Critique
Titre original : Groundhog Day
Un Jour sans fin
Un jour sans fin, en 1993, est cette comédie qu'on a transformée en métaphore philosophique parce qu'on n'avait pas le courage d'admettre qu'il s'agit d'une romcom à concept tournant en boucle. Harold Ramis filme Bill Murray en présentateur météo cynique condamné à revivre la même journée à Punxsutawney, Pennsylvanie, jusqu'à ce qu'il devienne un homme bien et qu'Andie MacDowell daigne tomber amoureuse de lui. C'est un film d'apprentissage moral à structure répétitive, ce que les bouddhistes amateurs ont salué comme un commentaire sur le karma et que les croyants ont salué comme une parabole chrétienne ; en réalité c'est une comédie où Bill Murray apprend à jouer du piano, à sculpter la glace et à parler français pour gagner le cœur d'une femme.
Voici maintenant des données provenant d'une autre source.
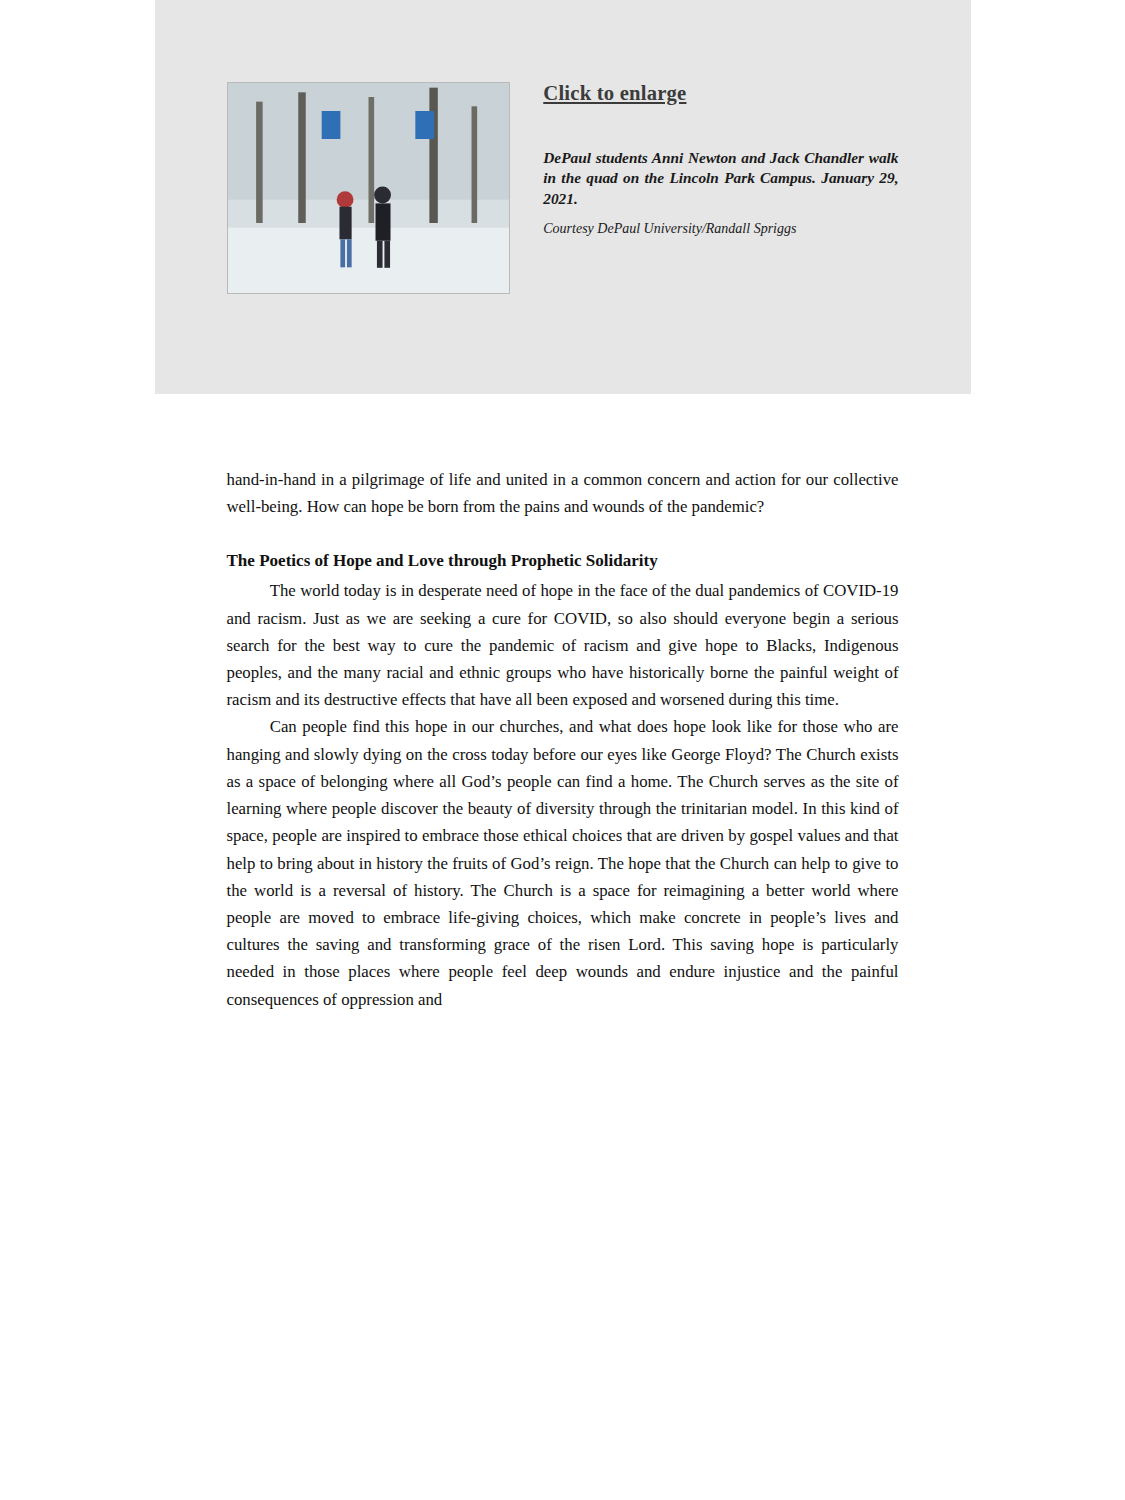Click to enlarge
DePaul students Anni Newton and Jack Chandler walk in the quad on the Lincoln Park Campus. January 29, 2021.
Courtesy DePaul University/Randall Spriggs
hand-in-hand in a pilgrimage of life and united in a common concern and action for our collective well-being. How can hope be born from the pains and wounds of the pandemic?
The Poetics of Hope and Love through Prophetic Solidarity
The world today is in desperate need of hope in the face of the dual pandemics of COVID-19 and racism. Just as we are seeking a cure for COVID, so also should everyone begin a serious search for the best way to cure the pandemic of racism and give hope to Blacks, Indigenous peoples, and the many racial and ethnic groups who have historically borne the painful weight of racism and its destructive effects that have all been exposed and worsened during this time.
Can people find this hope in our churches, and what does hope look like for those who are hanging and slowly dying on the cross today before our eyes like George Floyd? The Church exists as a space of belonging where all God’s people can find a home. The Church serves as the site of learning where people discover the beauty of diversity through the trinitarian model. In this kind of space, people are inspired to embrace those ethical choices that are driven by gospel values and that help to bring about in history the fruits of God’s reign. The hope that the Church can help to give to the world is a reversal of history. The Church is a space for reimagining a better world where people are moved to embrace life-giving choices, which make concrete in people’s lives and cultures the saving and transforming grace of the risen Lord. This saving hope is particularly needed in those places where people feel deep wounds and endure injustice and the painful consequences of oppression and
Murray, qu'on adore parce qu'il a l'air de s'ennuyer en permanence — confusion classique entre désinvolture professionnelle et profondeur — promène son visage de basset dans la même journée pendant quatre-vingt-dix minutes. Andie MacDowell traverse le film en jouant une productrice de télévision dont le seul trait psychologique est qu'elle aime la poésie française, ce qui sert essentiellement à motiver l'apprentissage du français par Murray. Chris Elliott, en cameraman bouffon, livre la sous-intrigue comique habituelle des comédies hollywoodiennes des années 1990. Le marmotte qui prédit la météo, Punxsutawney Phil, a probablement plus de présence à l'écran qu'il n'en faut.
La structure répétitive est citée comme une grande innovation narrative. Borges l'avait fait en littérature soixante ans plus tôt ; Resnais l'avait fait au cinéma trente ans plus tôt avec Je t'aime, je t'aime ; Tom Tykwer le ferait six ans plus tard avec Cours, Lola, cours, en infiniment plus ambitieux. Mais la version pop, doublée d'une morale gentille — sois un homme meilleur, on t'aimera — est devenue celle qui a infusé la culture, démontrant une fois de plus qu'un dispositif intéressant peut survivre à condition d'être servi avec un ton suffisamment léger pour qu'on n'y réfléchisse pas trop.
1993, c'est aussi l'année de la première bombe au World Trade Center, présage que personne n'a su lire. Pendant que des terroristes essayaient déjà de faire tomber les tours, Hollywood demandait à son public de s'attendrir sur un présentateur météo apprenant à être généreux. Tout cela aurait pu coexister tranquillement ; ça en dit aussi long sur les priorités du divertissement de l'époque.
🎬 Le saviez-vous ?
le marmotte du film aurait bénéficié d'une loge climatisée et d'un assistant chargé de lui lire à voix haute les scènes le concernant ; il aurait, selon les témoins, dormi systématiquement pendant ces lectures.